Junee is a rural supply store and supermarket serving a rural town in NSW. During the Great Depression of the 1930s, it increased its membership and returned surpluses despite the uncertain economic climate. It refused to apply the harsh credit policies like its competitors – one of which was accused of obtaining property by quickly foreclosing on residents. The Junee Co-op sustained employment in the town and provided a cash flow to its members through the payment of dividends on purchase and interest on members capital.

CBH is a key player in the grain industry

Co-operative Bulk Handling (CBH)

The CBH Group was founded during the Great Depression through the realisation that a cheap and efficient bulk handling system would reduce growers’ costs and strengthen the struggling wheat industry. In the first year CBH received 42,565 tonnes of wheat. Today it has around 4,200 grower members and is the only major participant in the Australian grain industry owned by growers.

Given the public, industry and government concerns regarding food security and Covid-19, CBH Group wants to make grain stocks transparent at a high level. It will be providing a monthly public report until 1 October that shows wheat and barley stock owned by both growers and marketers in the CBH system. 

Heritage Bank

Heritage Bank started in 1875 as Toowoomba Permanent Benefit Building and Investment Society. The Queensland bank is one of the oldest continually operating financial institutions in Australia. The organisation has persevered through prolonged drought, two world wars and the Great Depression. 
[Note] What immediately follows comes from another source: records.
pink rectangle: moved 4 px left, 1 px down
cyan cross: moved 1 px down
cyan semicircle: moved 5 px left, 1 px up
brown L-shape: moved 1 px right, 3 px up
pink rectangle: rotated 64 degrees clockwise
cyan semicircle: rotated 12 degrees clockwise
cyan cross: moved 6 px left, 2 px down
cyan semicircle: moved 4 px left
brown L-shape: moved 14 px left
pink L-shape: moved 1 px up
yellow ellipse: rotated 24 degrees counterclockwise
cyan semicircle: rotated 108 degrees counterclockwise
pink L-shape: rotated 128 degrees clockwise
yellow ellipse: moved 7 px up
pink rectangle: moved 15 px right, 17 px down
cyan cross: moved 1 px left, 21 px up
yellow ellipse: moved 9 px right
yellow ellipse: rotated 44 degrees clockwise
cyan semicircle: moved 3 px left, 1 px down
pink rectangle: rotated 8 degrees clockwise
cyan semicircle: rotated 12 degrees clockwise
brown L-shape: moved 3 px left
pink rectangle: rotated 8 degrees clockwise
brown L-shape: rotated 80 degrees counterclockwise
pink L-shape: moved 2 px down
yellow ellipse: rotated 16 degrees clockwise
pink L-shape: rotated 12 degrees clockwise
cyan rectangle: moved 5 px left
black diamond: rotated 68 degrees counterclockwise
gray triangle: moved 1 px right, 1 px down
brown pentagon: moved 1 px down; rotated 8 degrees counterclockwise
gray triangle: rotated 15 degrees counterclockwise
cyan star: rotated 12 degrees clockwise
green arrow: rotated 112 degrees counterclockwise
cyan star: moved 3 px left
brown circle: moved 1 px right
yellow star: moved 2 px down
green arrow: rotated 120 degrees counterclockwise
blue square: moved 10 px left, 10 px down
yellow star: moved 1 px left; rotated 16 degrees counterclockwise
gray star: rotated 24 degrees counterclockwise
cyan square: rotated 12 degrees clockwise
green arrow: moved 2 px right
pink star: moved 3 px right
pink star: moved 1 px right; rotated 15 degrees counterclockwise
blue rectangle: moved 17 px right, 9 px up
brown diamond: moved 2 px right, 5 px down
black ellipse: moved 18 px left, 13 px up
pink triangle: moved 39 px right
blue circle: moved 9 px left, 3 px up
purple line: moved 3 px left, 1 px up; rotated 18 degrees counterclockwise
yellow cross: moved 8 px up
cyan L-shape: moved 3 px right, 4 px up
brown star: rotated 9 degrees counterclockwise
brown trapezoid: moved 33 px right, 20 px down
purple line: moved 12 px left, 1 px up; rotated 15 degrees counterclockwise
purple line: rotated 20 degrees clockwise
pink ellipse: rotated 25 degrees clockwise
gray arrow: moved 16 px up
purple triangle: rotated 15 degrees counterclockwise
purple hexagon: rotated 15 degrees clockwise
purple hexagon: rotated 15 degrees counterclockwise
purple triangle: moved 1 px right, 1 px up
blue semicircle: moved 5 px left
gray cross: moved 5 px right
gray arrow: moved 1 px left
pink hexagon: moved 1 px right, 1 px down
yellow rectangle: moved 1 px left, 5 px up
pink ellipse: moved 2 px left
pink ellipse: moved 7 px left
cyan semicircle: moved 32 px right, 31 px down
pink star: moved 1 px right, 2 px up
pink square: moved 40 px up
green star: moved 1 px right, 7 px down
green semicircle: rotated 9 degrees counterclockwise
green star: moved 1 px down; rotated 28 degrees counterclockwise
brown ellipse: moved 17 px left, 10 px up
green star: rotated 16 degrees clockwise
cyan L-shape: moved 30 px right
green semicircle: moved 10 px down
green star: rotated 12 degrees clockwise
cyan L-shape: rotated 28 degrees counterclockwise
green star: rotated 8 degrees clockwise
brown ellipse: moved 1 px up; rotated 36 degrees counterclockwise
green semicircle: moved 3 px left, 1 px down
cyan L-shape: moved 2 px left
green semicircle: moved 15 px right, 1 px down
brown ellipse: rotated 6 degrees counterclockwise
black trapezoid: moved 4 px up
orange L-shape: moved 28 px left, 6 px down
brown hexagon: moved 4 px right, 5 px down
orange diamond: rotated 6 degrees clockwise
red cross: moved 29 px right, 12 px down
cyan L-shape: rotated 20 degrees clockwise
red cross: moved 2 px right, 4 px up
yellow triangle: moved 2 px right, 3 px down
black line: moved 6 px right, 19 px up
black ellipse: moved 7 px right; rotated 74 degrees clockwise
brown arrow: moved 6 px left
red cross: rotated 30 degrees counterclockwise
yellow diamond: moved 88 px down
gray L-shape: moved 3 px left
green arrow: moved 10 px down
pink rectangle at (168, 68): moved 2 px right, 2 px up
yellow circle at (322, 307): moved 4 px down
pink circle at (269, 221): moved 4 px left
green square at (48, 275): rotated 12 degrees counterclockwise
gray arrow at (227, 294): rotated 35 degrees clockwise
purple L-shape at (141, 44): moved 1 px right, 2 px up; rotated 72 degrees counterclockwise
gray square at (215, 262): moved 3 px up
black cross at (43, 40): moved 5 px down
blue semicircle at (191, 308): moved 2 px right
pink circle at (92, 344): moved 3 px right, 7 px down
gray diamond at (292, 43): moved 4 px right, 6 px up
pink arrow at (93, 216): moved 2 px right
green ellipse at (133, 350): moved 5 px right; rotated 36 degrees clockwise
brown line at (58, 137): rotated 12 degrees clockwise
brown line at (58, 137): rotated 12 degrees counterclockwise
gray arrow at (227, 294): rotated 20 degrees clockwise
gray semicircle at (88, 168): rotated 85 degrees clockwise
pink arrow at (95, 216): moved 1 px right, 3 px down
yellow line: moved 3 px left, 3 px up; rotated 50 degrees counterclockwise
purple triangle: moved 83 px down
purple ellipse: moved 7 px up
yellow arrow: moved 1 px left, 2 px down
It has also stood out among other banks as being an organisation for everyday people. In its early days its members were made up of labourers and factory hands, the lower ranks of the public service including railway, postal and police workers, teachers and nurses, small businessmen and those who worked in trades. 

Today, it has been offering a support loan for small businesses needing working capital to help get through the impacts of the Covid-19 outbreak. The loans are unsecured up to $250,000 for three years with no repayments for the first six months.